This idea isn’t a new one. Jess Meet Ken is an online dating service that allows you to set up your single guy friends by recommending them to your Facebook friends. Hinge and CoffeeMeetsBagel are both matchmaking apps that introduce you to potential dates via your circle of friends on Facebook. Even Tinder got into the matchmaking game over a year ago with its service Matchmaker, which allowed its users to introduce their Facebook friends to each other. Tinder has since phased out this feature.

But Mashr insists it is doing things a little differently and will be successful, because unlike Tinder, it is making matchmaking the core of its user experience.

Mashr is pretty straightforward. One user pairs two of her friends together, offering an explanation on why they should meet. If both of them agree, Mashr makes the connection, much like Tinder.

Although this can get embarrassing for the matchmaker. If one friend passes, the other friend knows it, and what if they happen to run into each other in real life, since they are in circles of mutual friends? It could get a little murky, as with any friendship-based set-ups.

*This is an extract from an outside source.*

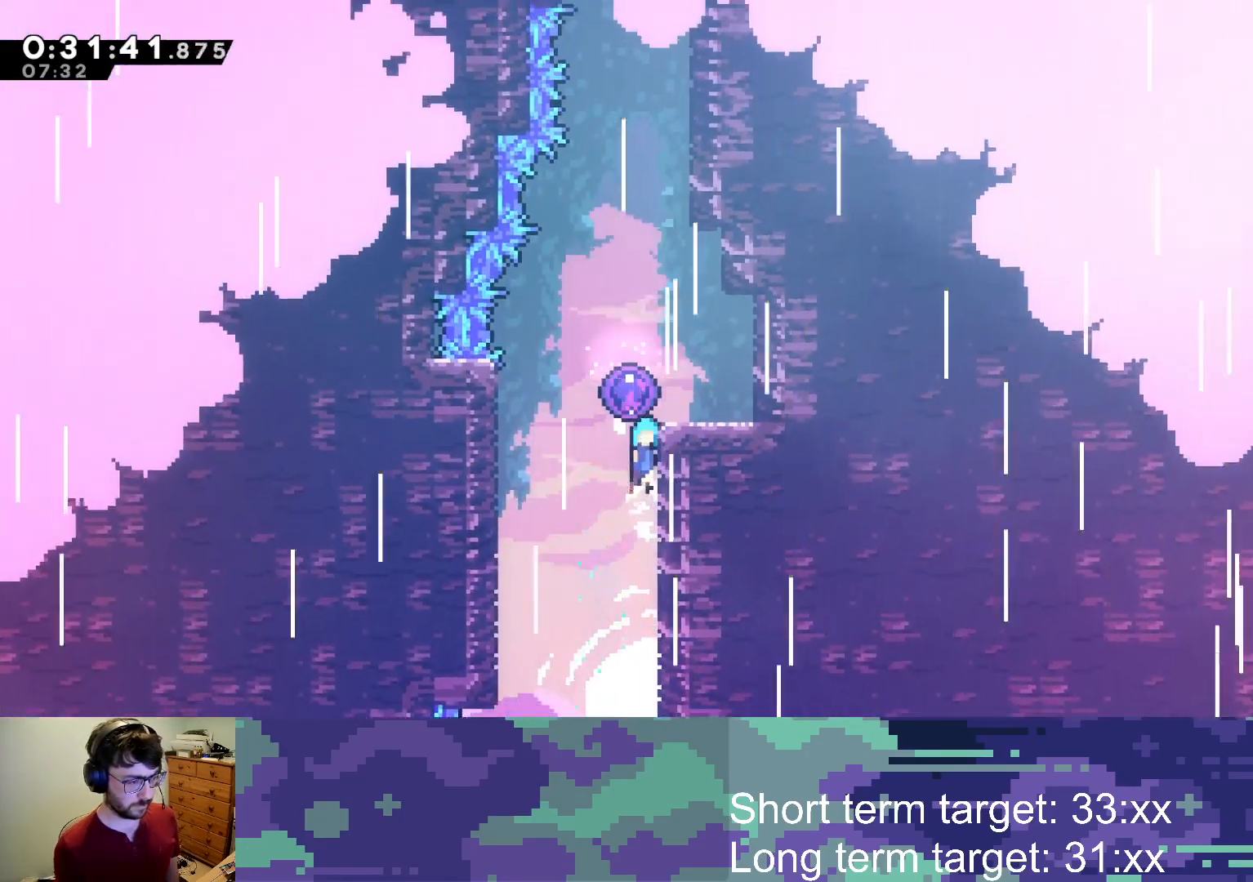
{"buttons": ["SQUARE"], "left_stick": "center", "right_stick": "center", "events": [[33, "CROSS", "up"], [83, "CROSS", "down"], [250, "SQUARE", "down"], [317, "DPAD_UP", "up"], [333, "CROSS", "up"], [350, "L2", "up"], [400, "SQUARE", "up"], [483, "SQUARE", "down"]]}
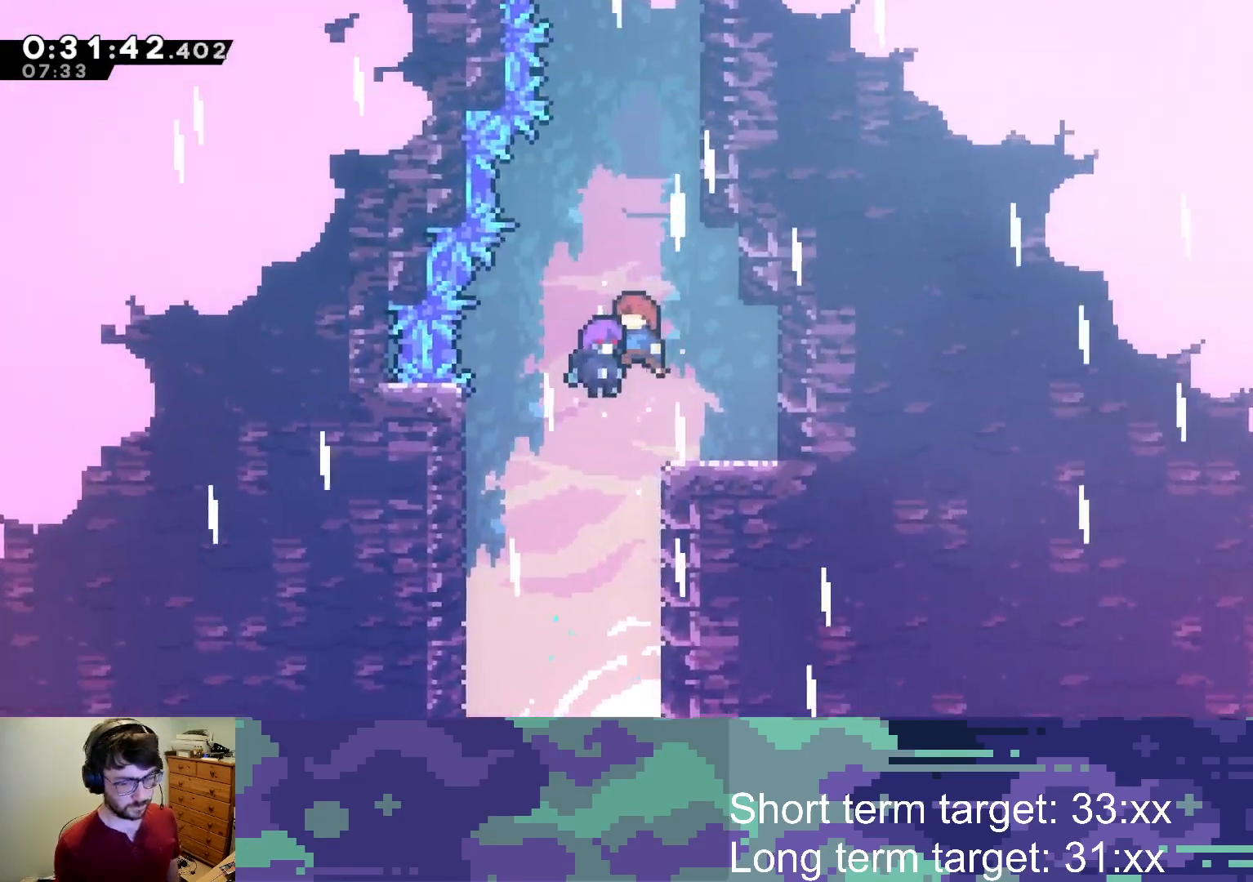
{"buttons": [], "left_stick": "center", "right_stick": "center", "events": [[33, "SQUARE", "up"], [100, "CROSS", "down"], [117, "DPAD_RIGHT", "down"], [117, "SQUARE", "down"], [167, "SQUARE", "up"], [183, "CROSS", "up"], [183, "DPAD_RIGHT", "up"], [217, "DPAD_UP", "down"], [233, "CROSS", "down"], [283, "DPAD_UP", "up"], [300, "DPAD_LEFT", "down"], [367, "DPAD_LEFT", "up"], [500, "CROSS", "up"]]}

It could be argued that this is a model that works in the real world in an organic way, so over an app, it just increases your chances to meet a good (and vetted) match. Mashr Co-Founder Brian Nichols told Tech Crunch in a recent interview, “I know Tinder is all the rage these days, but does it really make sense to meet with a complete stranger? Wouldn’t it make sense (and be safer) if you were connected by a friend to your future significant other?”

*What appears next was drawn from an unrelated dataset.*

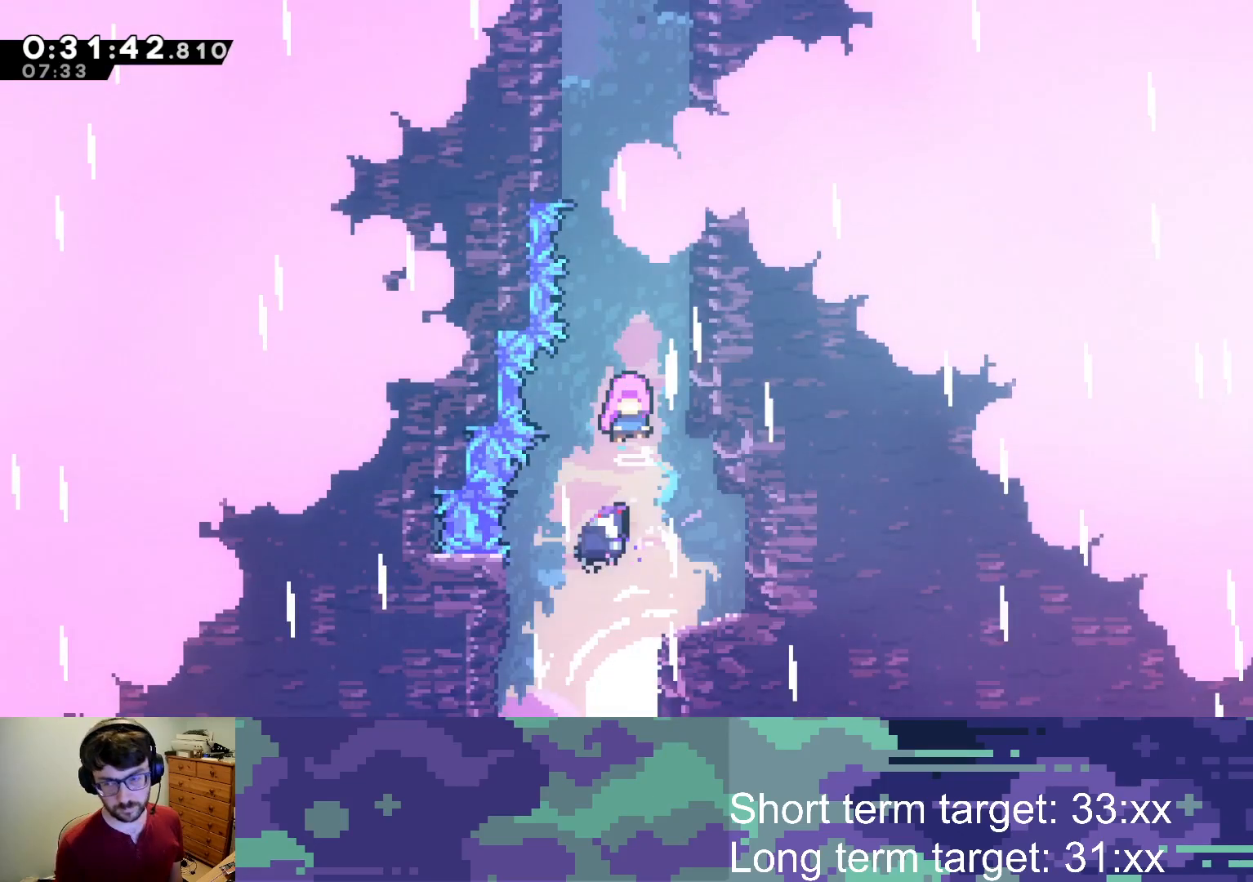
{"buttons": [], "left_stick": "center", "right_stick": "center", "events": [[250, "CROSS", "down"], [300, "SQUARE", "down"], [467, "CROSS", "up"], [483, "SQUARE", "up"]]}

Nichols maintains that people are more likely to say “yes” to a date if their friends are recommending them, rather than easily rejecting a stranger after looking at a couple of pictures over Tinder.

“People are on Tinder for themselves, to play the game of Tinder,” Nichols tells Tech Crunch.

But Mashr is also making a bit of a game out of its app with MashPlay, which is a timed game where you try to match as many of your friends together as quickly as possible. MashFeed shows all the matches people are making, not just the ones that say “yes” to each other, which seems a little TMI for users.

Hinge, CoffeeMeetsBagel, and JessMeetKen are all matchmaking-based apps competing for the same users. We’ll see how Mashr stacks up.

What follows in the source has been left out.